3. Area of R: The area of region R can be calculated by integrating the difference between the two curves with respect to x, from x = 2 to x = 4:
A = ∫[2 to 4] (6sin((π/2)x) - 6(x-2)^2) dx

To find the volume of R rotated about the x-axis, we will use the disk method.

4. Volume of R rotated about the x-axis: The volume can be calculated by integrating the area of the circular cross-sections perpendicular to the x-axis, from x = 2 to x = 4:
V = ∫[2 to 4] π[(6sin((π/2)x))^2 - (6(x-2)^2)^2] dx

To find the volume of R rotated about the y-axis, we will use the shell method.

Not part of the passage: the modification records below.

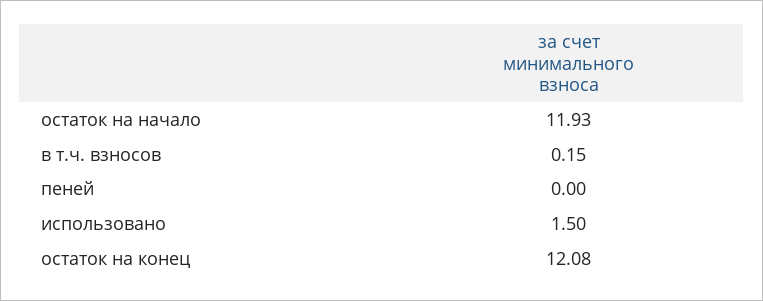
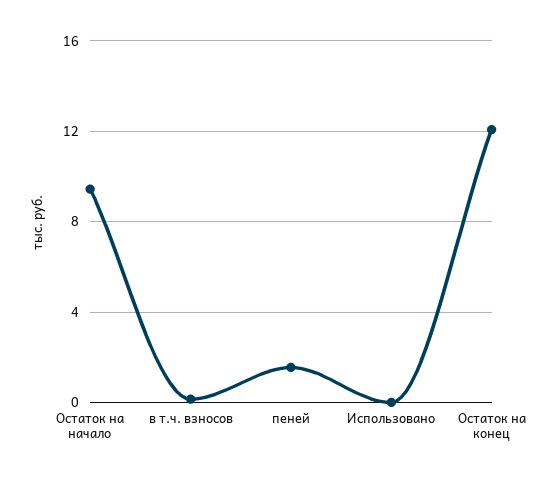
остаток на начало: 11.93 -> 9.5
пеней: 0 -> 1.5
использовано: 1.5 -> 0

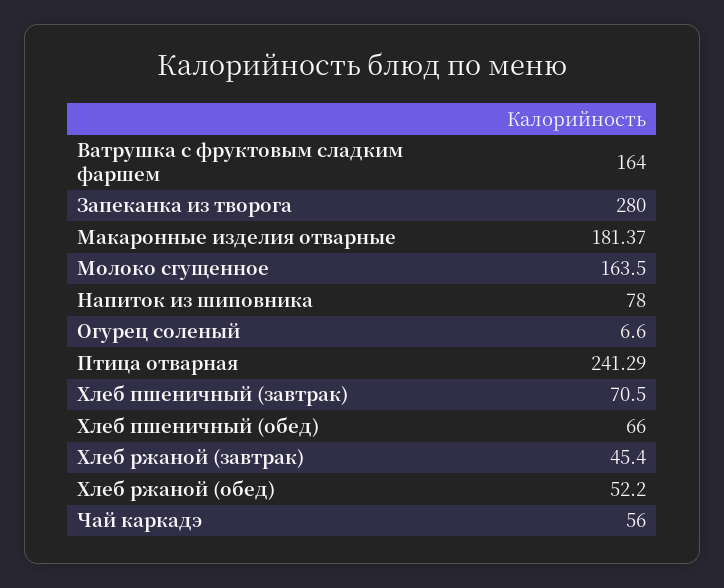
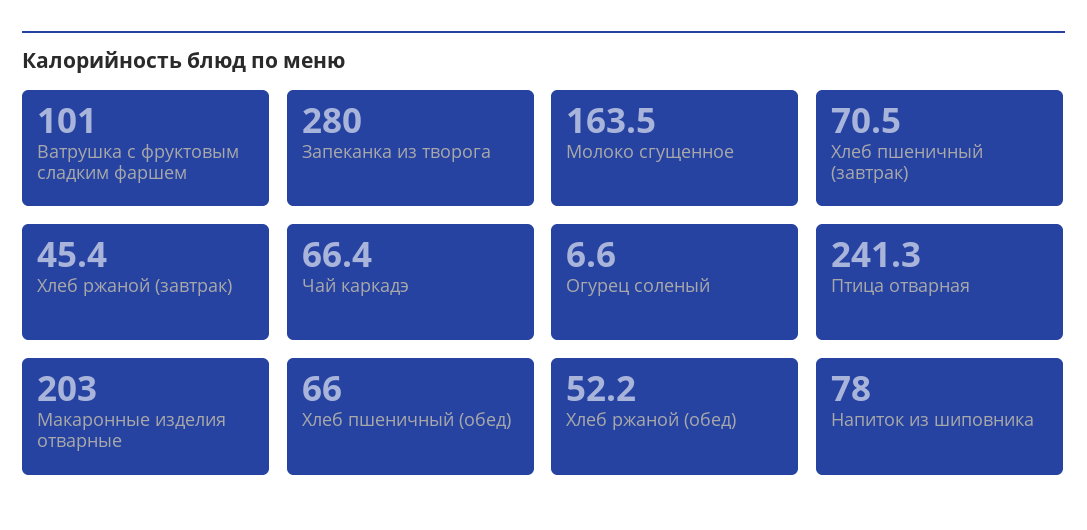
Ватрушка с фруктовым сладким фаршем: 164 -> 101
Макаронные изделия отварные: 181.37 -> 203
Чай каркадэ: 56 -> 66.4

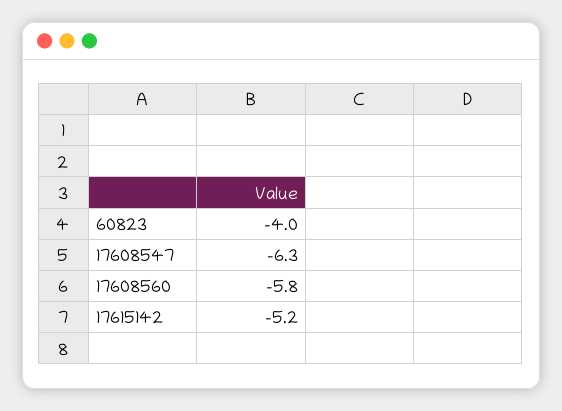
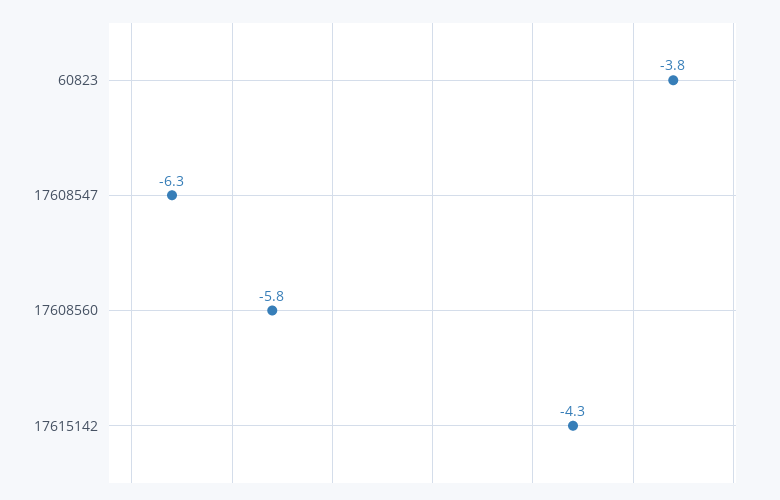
60823: -4 -> -3.8
17615142: -5.2 -> -4.3

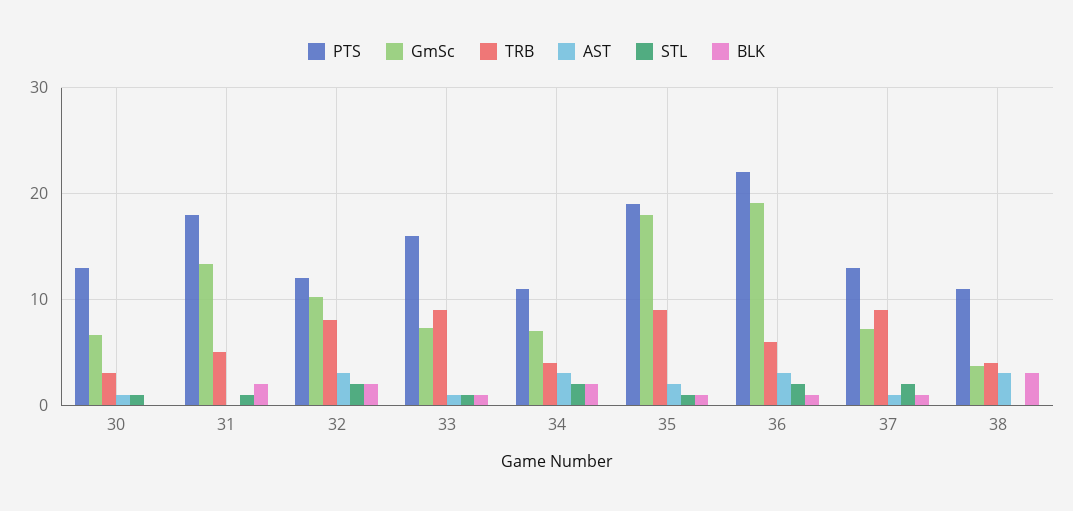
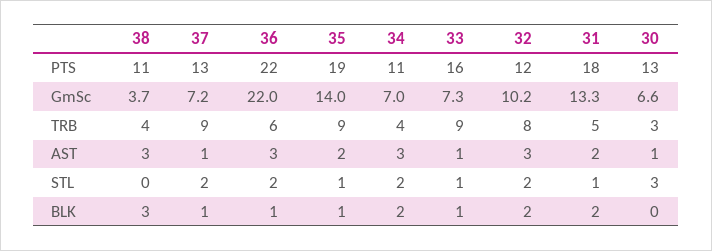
STL, 30: 1 -> 3
AST, 31: 0 -> 2
GmSc, 35: 18 -> 14
GmSc, 36: 19 -> 22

5. Volume of R rotated about the y-axis: The volume can be calculated by integrating the areas of the cylindrical shells perpendicular to the y-axis, from y = 0 to y = 6:
V = ∫[0 to 6] 2πx[(6sin((π/2)x) - (3x + 3)] dy

Lastly, we need to find the volume of the shape where the cross-sections perpendicular to the x-axis are squares.

6. Volume of shape with square cross-sections: The volume can be calculated by integrating the areas of the square cross-sections perpendicular to the x-axis, from x = 2 to x = 4:
V = ∫[2 to 4] ((6sin((π/2)x))^2 - (6(x-2)^2)^2) dx

By evaluating these integrals, you can find the exact values of the area and volumes for region R and the shape with square cross-sections.